An expert-based framework for susceptibility analysis for tsunamigenic landslides in Indonesia

Landslides can induce extremely high tsunami waves, reaching several tens of meters. These tsunamis typically impact only localized areas within about 100 km of the landslide. The most significant impact is generated in the immediate proximity to the landslide. Due to the short time between wave initiation and reaching the coast, early warning systems for these events have not yet been developed. This study aims to assess the exposure of particular regions to this specific form of tsunami with a focus on the Indonesian coastline. The approach not only evaluates the potential for the occurrence of landslides but also assesses whether there is a potential for the formation of particularly high tsunami waves, e.g. due to reflection or superposition of waves.

The limited number of known landslides that have triggered tsunamis in the past is not sufficient to enable a data-driven analysis. Hence, a heuristic approach is adopted in this study. It consists of the following 4 steps.

(1) Orientation workshop: A group of international scientists working on landslides and tsunamis discusses and selects parameters that might be relevant for the analysis.

(2) Online survey: The parameters selected in step (1) are ranked by a larger group of scientists.

(3) Result workshop: The survey results are discussed in another workshop.

(4) Susceptibility analysis: The parameter ratings from the online survey are transformed into a model for tsunamigenic landslide susceptibility evaluation and a susceptibility analysis for a pilot area in Indonesia is conducted.

During the orientation workshop, 37 parameters were selected to be considered for the susceptibility analysis. As part of the online survey, these were evaluated by a total of 25 scientists working on landslides and tsunamis. For landslide susceptibility in Indonesia, subaerial and submarine slope angle, presence of oversteeped slopes, landform, lithology, presence of lowly consolidated sediments, distance to active tectonic faults, depth and magnitude of historic earthquakes, precipitation, and pore water pressures were voted as crucial parameters. The work on this study is still ongoing and step (4) is planned to be conducted in the future.

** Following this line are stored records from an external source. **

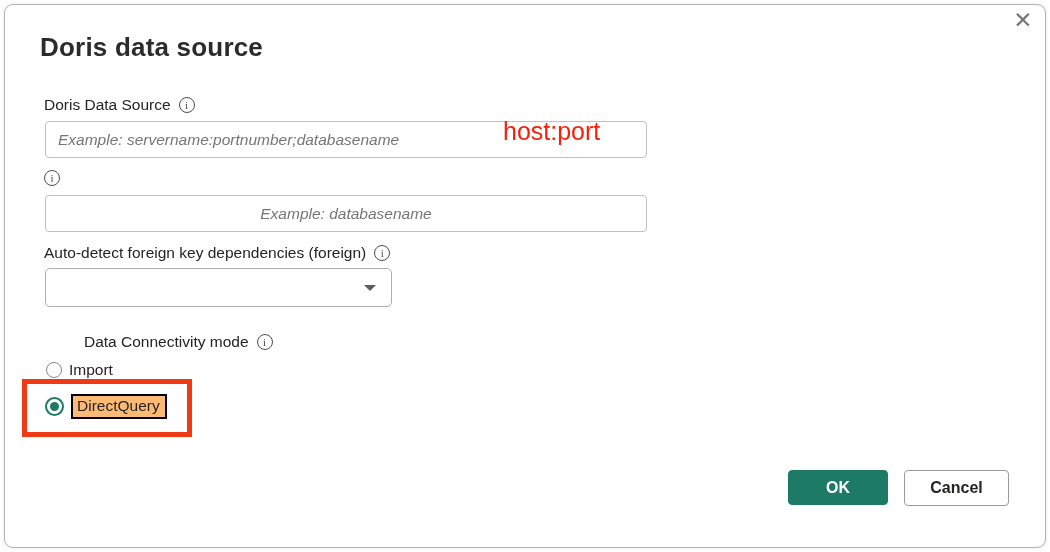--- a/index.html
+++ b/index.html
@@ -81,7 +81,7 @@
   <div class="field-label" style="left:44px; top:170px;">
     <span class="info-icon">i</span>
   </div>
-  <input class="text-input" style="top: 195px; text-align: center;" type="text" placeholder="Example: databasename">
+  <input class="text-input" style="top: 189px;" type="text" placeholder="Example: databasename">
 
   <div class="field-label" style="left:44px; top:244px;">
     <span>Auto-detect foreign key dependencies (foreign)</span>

The results of tsunamigenic landslide susceptibility mapping can aid local officials in elaborating mitigation measures for this type of tsunami. Even minor earthquakes in these areas could trigger landslides, creating waves despite not typically causing seismic tsunamis. Hence, it might be necessary to adapt land-use and evacuation plans in at-risk regions to account for both seismic and landslide-induced tsunamis. The limited availability of high-resolution data representing the submarine environment is the main obstacle, which hampers a deeper analysis of submarine landslide susceptibility and the potential for tsunami wave generation. Future efforts must be made to close this data gap and enable effective protection of coastal populations from landslide-induced tsunamis.